Take a look at the elections when Lincoln took office and also the midterm elections two years later. It's not the most exciting stuff at first glance, but boy us a lot of it relevant to how Lincoln got to be president, why the south left, and why the north didn't pull out if the war.


----------



## wiscto (Nov 24, 2014)

Ahhh revisionist historians...


----------



## Jolly (Jan 8, 2004)

wiscto said:


> Ahhh revisionist historians...


Or maybe just people willing to get past the grade school stuff and dig a bit deeper.

History is best viewed through the lens of a person living at the time. Nobody denies that slavery was a major factor in causing the Civil war, but you have to go a little deeper and look at why. The vast majority of Southerners who fought never owned slaves and never would, so why would they fight and die for something they didn't have and would never have?


----------



## wiscto (Nov 24, 2014)

Jolly said:


> *Or maybe just people willing to get past the grade school stuff and dig a bit deeper.*
> 
> History is best viewed through the lens of a person living at the time. Nobody denies that slavery was a major factor in causing the Civil war, but you have to go a little deeper and look at why. The vast majority of Southerners who fought never owned slaves and never would, so why would they fight and die for something they didn't have and would never have?


You mean like people who graduated from a four year institution with a degree in history? History is not about the person. History is about the people. The people who fought the war had little say in whether or not it was fought, the people who did cited slavery as their primary cause. You know that. If you want to defend the average southerner, do it. But don't do it by lying about why the war happened in the first place.


----------



## Jolly (Jan 8, 2004)

wiscto said:


> You mean like people who graduated from a four year institution with a degree in history? History is not about the person. History is about the people. The people who fought the war had little say in whether or not it was fought, the people who did cited slavery as their primary cause. You know that. If you want to defend the average southerner, do it. But don't do it by lying about why the war happened in the first place.

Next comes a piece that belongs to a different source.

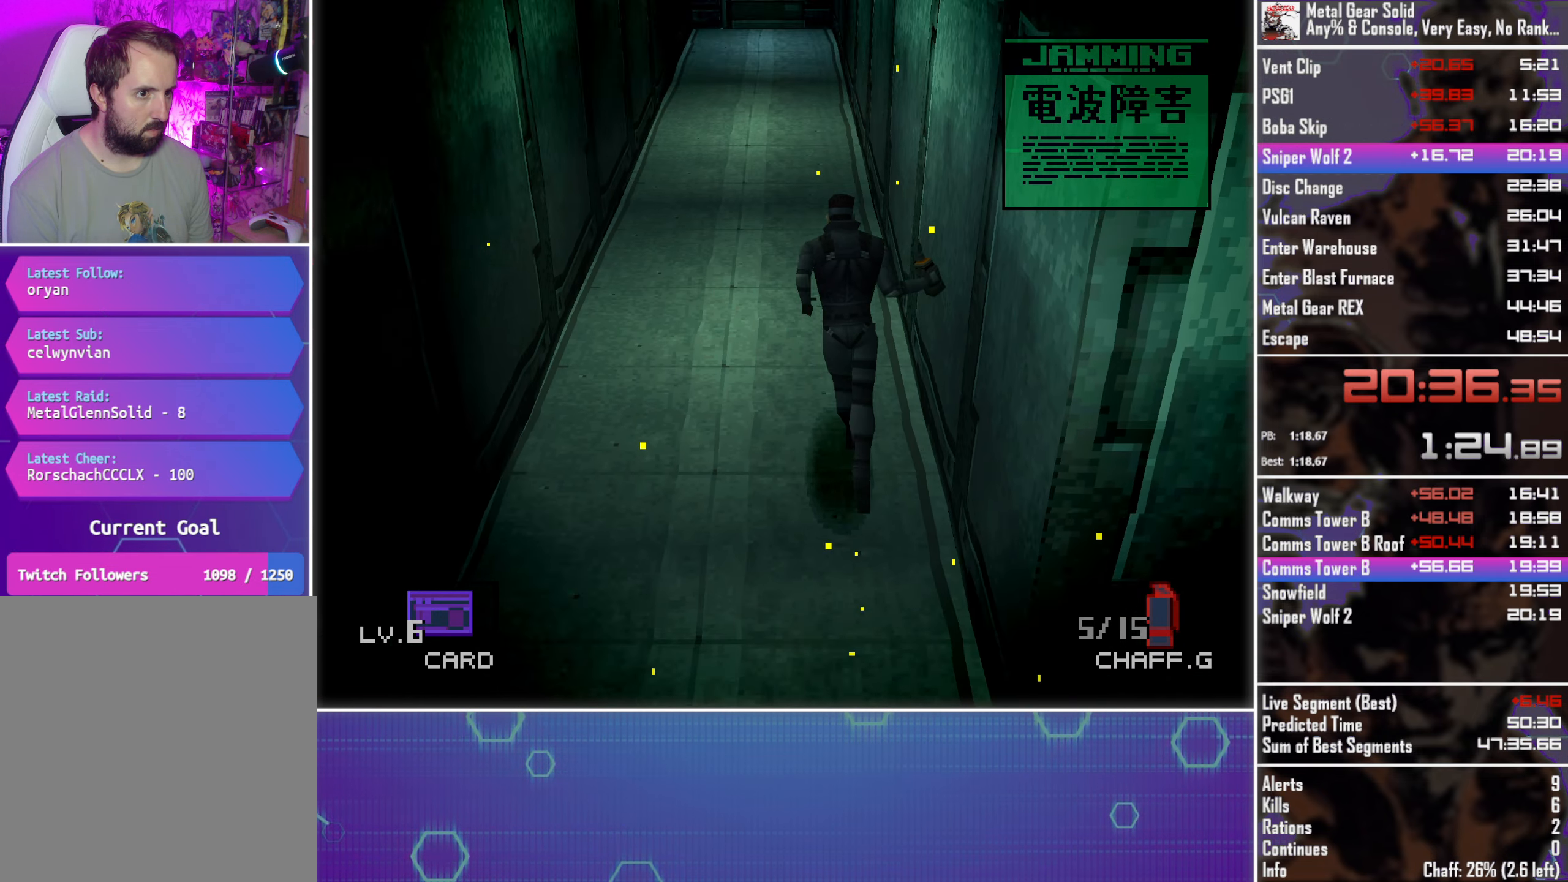
{"buttons": ["DPAD_UP", "DPAD_RIGHT"], "left_stick": "center", "events": [[434, "DPAD_RIGHT", "down"]]}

Sorry, I don't have a degree in history. I do have one in biology, one in medical technology, and lack one course in having another degree in chemistry. I need one more course in each, and I can have a minor in theology and one in physics. Plus, I've have about 30 hours post-grad stuff in management and I need one more FINRA class to qualify as a stock broker.

Know what all that means? Not much. I taught at the university level as an adjunct for ten years and met just as many dumb people (and smart people) in academe as I met out in the forestry business, or in the oilfield.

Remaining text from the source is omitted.